# Lightscribe



## vectragsi

Hi, im new to the forum, and was hoping somebody could help me with lightscribe.  Im lookin at buying a lightscrive drive for my tower but i havnt got a clue which one to get, i have got about £80 to spend on one.

I am assuming they burn in colour, but need that to be confirmed, just really need somebody to advise on a good drive.

Regards


----------



## Egon

Don't waste your £ on it. You'll need expensive special Lightscribe discs to even use the Lightscribing aspect of it - Also, it doesn't burn in colour, just different shades of black. But, if you still want it, here:

http://www.amazon.co.uk/Samsung-Internal-Lightscribe-Software-Bezels/dp/B000Y1ASVQ/ref=sr_1_5?ie=UTF8&s=electronics&qid=1219457176&sr=1-5


----------



## scooter

Yeh lightscribe is not in color only mono-chromatic...the discs are overpriced too.
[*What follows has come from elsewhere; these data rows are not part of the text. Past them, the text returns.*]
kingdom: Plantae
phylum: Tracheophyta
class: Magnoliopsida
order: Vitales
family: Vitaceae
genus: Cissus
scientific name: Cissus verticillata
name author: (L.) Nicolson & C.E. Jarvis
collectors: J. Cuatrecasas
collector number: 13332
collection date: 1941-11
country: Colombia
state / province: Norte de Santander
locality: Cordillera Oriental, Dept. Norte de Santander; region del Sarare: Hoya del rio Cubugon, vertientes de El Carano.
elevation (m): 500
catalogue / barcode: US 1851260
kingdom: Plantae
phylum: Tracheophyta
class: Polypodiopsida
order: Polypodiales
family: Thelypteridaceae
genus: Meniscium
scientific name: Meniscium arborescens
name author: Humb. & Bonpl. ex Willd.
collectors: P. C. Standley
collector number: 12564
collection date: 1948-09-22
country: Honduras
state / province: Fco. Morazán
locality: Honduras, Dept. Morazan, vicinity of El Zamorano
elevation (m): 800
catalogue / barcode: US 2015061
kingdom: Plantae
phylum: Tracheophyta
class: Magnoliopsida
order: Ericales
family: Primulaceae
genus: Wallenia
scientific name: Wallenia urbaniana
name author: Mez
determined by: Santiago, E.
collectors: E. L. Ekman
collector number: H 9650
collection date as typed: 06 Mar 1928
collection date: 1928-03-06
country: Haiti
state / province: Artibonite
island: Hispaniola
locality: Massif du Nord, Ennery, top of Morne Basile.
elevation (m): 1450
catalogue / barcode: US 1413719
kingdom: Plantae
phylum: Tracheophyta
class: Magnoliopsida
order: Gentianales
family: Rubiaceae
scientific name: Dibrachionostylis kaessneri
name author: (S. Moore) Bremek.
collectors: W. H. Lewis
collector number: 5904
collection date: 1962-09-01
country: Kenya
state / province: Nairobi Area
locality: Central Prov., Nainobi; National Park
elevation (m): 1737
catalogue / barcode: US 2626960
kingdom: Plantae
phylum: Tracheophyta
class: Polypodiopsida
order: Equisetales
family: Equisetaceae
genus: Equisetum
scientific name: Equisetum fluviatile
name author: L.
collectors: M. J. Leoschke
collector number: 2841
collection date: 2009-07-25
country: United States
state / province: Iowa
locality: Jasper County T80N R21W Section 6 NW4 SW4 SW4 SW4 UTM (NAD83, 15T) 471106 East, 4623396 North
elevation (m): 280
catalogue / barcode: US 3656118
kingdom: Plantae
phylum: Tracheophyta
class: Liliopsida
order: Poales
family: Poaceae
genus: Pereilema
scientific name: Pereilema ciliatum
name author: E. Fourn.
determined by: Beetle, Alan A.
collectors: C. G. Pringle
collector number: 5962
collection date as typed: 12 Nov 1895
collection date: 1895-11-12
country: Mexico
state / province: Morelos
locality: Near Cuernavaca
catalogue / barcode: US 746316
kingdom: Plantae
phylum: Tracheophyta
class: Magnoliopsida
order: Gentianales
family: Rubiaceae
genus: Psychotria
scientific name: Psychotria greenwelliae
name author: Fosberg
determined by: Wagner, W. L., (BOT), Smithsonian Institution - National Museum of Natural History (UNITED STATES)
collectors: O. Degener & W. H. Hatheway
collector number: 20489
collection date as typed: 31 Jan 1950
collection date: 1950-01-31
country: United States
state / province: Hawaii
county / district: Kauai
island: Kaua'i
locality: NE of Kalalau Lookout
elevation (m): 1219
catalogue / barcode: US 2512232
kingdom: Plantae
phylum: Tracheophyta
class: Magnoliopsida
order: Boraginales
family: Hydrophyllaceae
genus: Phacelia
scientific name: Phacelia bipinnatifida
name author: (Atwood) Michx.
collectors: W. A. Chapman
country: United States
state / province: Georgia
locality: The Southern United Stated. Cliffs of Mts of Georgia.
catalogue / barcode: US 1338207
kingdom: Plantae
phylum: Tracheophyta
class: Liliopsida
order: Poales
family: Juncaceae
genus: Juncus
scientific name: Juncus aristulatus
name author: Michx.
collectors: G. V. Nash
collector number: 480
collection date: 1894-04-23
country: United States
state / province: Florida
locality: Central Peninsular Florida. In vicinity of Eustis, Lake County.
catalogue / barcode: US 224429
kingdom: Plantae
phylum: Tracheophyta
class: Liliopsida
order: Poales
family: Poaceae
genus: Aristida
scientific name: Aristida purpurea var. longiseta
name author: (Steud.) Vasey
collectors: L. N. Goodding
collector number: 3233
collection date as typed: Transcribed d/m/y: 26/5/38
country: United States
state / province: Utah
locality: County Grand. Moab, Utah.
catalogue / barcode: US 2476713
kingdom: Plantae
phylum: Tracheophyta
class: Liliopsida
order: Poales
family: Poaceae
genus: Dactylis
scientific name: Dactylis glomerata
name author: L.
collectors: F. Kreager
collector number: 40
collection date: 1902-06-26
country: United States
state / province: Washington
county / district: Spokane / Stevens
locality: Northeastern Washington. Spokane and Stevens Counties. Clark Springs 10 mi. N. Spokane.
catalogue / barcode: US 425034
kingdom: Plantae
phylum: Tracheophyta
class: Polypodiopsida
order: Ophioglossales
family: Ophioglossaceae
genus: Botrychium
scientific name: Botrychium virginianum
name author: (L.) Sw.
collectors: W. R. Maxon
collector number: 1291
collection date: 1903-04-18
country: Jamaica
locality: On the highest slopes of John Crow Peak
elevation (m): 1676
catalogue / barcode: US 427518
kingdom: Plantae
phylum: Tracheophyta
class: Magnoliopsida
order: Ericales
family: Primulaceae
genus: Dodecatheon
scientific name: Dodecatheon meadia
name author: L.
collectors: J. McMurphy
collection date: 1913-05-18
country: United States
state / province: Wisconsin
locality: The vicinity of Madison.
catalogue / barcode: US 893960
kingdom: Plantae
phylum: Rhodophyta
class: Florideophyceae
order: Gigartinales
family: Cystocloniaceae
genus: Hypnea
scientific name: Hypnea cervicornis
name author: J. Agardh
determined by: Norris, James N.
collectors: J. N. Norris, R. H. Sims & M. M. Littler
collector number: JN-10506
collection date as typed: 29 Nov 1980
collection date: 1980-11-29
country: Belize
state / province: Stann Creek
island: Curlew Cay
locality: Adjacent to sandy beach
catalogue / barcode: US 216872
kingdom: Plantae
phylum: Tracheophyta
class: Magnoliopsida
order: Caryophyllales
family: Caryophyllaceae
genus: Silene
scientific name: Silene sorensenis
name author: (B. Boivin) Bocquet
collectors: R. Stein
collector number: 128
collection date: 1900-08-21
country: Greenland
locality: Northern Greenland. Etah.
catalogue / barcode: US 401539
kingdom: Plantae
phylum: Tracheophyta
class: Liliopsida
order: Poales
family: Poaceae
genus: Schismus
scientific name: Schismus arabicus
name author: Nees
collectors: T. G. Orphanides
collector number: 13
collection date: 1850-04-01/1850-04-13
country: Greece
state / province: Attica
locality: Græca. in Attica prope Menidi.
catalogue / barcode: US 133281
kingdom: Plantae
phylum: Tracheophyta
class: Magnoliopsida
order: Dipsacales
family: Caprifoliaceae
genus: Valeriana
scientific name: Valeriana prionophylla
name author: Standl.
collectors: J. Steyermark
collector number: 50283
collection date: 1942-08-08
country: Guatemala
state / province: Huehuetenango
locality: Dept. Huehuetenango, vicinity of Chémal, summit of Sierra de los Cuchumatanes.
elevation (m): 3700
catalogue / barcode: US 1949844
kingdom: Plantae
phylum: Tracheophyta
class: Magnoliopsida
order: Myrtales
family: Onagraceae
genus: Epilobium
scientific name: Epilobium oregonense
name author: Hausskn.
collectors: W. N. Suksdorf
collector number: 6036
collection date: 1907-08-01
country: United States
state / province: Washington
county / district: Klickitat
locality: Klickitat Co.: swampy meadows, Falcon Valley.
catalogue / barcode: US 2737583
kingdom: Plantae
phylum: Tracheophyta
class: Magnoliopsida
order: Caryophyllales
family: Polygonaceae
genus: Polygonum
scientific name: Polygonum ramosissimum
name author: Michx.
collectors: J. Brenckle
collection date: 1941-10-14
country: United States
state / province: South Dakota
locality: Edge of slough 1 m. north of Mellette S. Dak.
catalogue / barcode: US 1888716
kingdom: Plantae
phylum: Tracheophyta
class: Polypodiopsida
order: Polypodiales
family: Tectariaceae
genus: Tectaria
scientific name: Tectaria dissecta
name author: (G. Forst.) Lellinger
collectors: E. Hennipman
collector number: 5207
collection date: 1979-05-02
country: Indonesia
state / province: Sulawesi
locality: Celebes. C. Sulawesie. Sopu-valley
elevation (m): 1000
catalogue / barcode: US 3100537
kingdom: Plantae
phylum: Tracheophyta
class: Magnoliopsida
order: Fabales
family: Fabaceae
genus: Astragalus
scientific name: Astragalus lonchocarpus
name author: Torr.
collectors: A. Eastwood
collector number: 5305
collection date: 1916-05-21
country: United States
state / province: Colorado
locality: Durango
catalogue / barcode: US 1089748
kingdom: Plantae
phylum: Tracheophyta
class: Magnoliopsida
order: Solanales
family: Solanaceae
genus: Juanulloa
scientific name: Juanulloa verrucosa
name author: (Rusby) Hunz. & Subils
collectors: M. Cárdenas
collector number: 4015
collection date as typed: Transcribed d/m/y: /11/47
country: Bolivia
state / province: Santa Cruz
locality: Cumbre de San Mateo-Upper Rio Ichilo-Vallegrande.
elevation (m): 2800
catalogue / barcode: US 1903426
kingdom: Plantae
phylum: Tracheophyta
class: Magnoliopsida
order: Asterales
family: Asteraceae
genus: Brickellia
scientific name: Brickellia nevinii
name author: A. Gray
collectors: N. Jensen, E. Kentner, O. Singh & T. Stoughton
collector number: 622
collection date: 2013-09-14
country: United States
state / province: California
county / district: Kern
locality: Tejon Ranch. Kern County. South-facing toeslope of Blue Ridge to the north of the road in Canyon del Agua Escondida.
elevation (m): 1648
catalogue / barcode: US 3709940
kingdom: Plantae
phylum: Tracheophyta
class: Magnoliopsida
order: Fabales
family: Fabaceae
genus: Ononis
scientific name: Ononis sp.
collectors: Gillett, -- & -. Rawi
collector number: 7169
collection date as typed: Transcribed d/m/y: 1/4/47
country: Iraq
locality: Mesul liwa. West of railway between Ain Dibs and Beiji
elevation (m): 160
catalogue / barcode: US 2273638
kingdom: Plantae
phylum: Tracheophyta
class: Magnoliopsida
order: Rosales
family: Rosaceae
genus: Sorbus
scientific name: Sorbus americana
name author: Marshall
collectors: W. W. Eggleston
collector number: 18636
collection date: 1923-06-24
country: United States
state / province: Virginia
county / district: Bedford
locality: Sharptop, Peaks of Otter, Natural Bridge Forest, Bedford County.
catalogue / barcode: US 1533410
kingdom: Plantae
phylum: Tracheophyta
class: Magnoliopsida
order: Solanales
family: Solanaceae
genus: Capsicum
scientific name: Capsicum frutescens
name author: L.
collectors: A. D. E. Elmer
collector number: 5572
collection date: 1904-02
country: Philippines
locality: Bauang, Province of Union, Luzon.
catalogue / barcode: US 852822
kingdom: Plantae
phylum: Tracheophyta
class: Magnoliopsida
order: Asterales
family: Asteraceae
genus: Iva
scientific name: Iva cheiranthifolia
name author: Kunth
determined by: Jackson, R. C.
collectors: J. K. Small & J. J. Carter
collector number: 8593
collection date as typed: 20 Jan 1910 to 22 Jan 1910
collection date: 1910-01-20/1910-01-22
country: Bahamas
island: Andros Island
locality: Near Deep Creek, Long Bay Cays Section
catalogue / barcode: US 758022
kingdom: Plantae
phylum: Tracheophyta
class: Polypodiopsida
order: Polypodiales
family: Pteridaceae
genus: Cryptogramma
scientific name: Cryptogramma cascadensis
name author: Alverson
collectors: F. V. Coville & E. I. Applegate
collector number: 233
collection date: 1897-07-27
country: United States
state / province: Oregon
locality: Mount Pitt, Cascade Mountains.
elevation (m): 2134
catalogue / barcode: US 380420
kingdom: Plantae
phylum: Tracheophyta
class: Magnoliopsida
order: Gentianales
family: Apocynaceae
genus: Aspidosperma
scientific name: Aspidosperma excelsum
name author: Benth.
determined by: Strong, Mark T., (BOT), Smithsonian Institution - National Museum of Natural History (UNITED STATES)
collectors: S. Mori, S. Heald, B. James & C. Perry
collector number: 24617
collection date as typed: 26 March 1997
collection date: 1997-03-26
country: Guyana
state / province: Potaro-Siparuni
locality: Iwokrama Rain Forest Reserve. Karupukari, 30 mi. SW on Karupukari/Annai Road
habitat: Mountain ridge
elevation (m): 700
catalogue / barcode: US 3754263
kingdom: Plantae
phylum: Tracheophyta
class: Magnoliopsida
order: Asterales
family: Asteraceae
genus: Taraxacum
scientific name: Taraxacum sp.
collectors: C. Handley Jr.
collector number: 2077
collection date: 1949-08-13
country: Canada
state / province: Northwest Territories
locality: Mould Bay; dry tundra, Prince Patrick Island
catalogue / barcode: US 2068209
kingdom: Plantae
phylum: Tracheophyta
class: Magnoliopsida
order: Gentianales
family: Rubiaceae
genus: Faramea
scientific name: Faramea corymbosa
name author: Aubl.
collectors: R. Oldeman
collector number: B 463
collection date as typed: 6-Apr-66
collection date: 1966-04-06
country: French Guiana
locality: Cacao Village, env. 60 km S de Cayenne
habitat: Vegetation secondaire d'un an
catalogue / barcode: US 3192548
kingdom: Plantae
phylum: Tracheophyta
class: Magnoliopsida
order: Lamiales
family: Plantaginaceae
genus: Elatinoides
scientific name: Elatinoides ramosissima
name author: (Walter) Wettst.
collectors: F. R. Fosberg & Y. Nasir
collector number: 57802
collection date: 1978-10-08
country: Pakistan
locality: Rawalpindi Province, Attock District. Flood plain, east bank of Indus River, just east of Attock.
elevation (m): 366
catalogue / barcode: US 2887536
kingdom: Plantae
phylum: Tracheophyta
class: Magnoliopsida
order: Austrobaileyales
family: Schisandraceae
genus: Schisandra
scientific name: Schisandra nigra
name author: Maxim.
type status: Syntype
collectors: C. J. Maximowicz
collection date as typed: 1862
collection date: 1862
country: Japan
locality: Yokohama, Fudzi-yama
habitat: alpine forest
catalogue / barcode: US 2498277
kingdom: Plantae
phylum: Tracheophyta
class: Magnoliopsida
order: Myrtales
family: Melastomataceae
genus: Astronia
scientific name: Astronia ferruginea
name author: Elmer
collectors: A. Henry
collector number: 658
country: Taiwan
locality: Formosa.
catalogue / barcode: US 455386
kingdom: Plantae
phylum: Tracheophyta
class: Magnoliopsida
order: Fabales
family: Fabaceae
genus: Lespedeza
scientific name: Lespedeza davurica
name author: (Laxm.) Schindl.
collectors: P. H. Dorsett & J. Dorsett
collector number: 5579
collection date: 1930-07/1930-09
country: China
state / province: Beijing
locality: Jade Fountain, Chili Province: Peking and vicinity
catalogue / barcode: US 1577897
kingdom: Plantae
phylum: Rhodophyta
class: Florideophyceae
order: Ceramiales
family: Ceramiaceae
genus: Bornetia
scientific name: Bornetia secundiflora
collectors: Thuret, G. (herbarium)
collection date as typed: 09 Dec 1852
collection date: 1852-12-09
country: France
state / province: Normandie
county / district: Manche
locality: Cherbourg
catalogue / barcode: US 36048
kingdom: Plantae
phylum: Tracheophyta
But, as mentioned above..if you really would like one, samsung, lg, pioneer, sony...all make them...any will work! Pick the cheapest


----------



## alexyu

As I said in another thread about lightscribe, I would rather use a pen

Lightscribe                               
-expensive 
-bad quality 
-very few colors 

Pen
-cheap
-better quality
-any color


----------



## scooter

alexyu said:


> as i said in another thread about lightscribe, i would rather use a pen
> 
> lightscribe
> -expensive
> -bad quality
> -very few colors
> 
> pen
> -cheap
> -better quality
> -any color



agreed!


----------



## Comp_Newb

I dont know why everyone says lightscribe sucks! I recently got it and it's awesome. I looks much better than a sharpie. The quality of lightscribe is just like printing so how could it be bad quality? If i had my scanner going i bet all of you would zip your lips! but my stupid vista wont take the driver.
The only thing i dont like is the expensive disks!


----------



## alexyu

Comp_Newb said:


> I dont know why everyone says lightscribe sucks! I recently got it and it's awesome. I looks much better than a sharpie. The quality of lightscribe is just like printing so how could it be bad quality? If i had my scanner going i bet all of you would zip your lips! but my stupid vista wont take the driver.
> The only thing i dont like is the expensive disks!


Printing quality?
This is what you can get with Lightscribe:






And this is what you can get with a printer:




You compare! Should it be a poll?


----------



## tremmor

I don't have a problem with except it takes to long. My neighbor has one. shades of gray and black. its ok. My self because of the price of lightscribe disk may wanting to wait. I use labels and print in color. Just depends on what ya want. if your looking for deals on these i suggest looking for bulk. 
looks good, not the patience though.
cheers.........


----------



## Comp_Newb

It does an awesome job. You cant scribe in color but you can buy colored disks and it looks just like you printed on it. It etches into the color on the disk. I say go for it. It's really cool  and looks a lot better than a sharpie. Especially when you are burning a disk for a friend or making a sideshow for a family member.


----------



## bomberboysk

I personally am semi-nuetral about lightscribe,i personally have it, it does a great job on the discs. But there are the things like the fact its not color, it takes a good deal of time, discs are more expensive than normal ones. But i like using it when i burn cd's of pictures and etc for family members, but other than that, i dont use it often.


----------



## Vizy

Yea, lightscribe takes a long time. It uses a laser to etch an engraving 'silkscreen look a like' into a special disk. Those disks are expensive, and are not worth it. I have a LS burner, i burned a LS disk that came with it, and the quality is great.


----------



## Egon

It doesn't engrave. The disc's front is coated in a photosensitive layer. The laser gives it the light needed to turn the exposed section darker. The longer it's exposed, the darker it gets basically.


----------



## mac550

Egon said:


> Don't waste your £ on it. You'll need expensive special Lightscribe discs to even use the Lightscribing aspect of it - Also, it doesn't burn in colour, just different shades of black. But, if you still want it, here:
> 
> http://www.amazon.co.uk/Samsung-Internal-Lightscribe-Software-Bezels/dp/B000Y1ASVQ/ref=sr_1_5?ie=UTF8&s=electronics&qid=1219457176&sr=1-5



 £38 for a lightscribe **** **. this is more like it mate http://www.ebuyer.com/product/141995 
amazon is such a rip off.


----------



## newgeneral01

i have it and i never used it lol Cds are to much


----------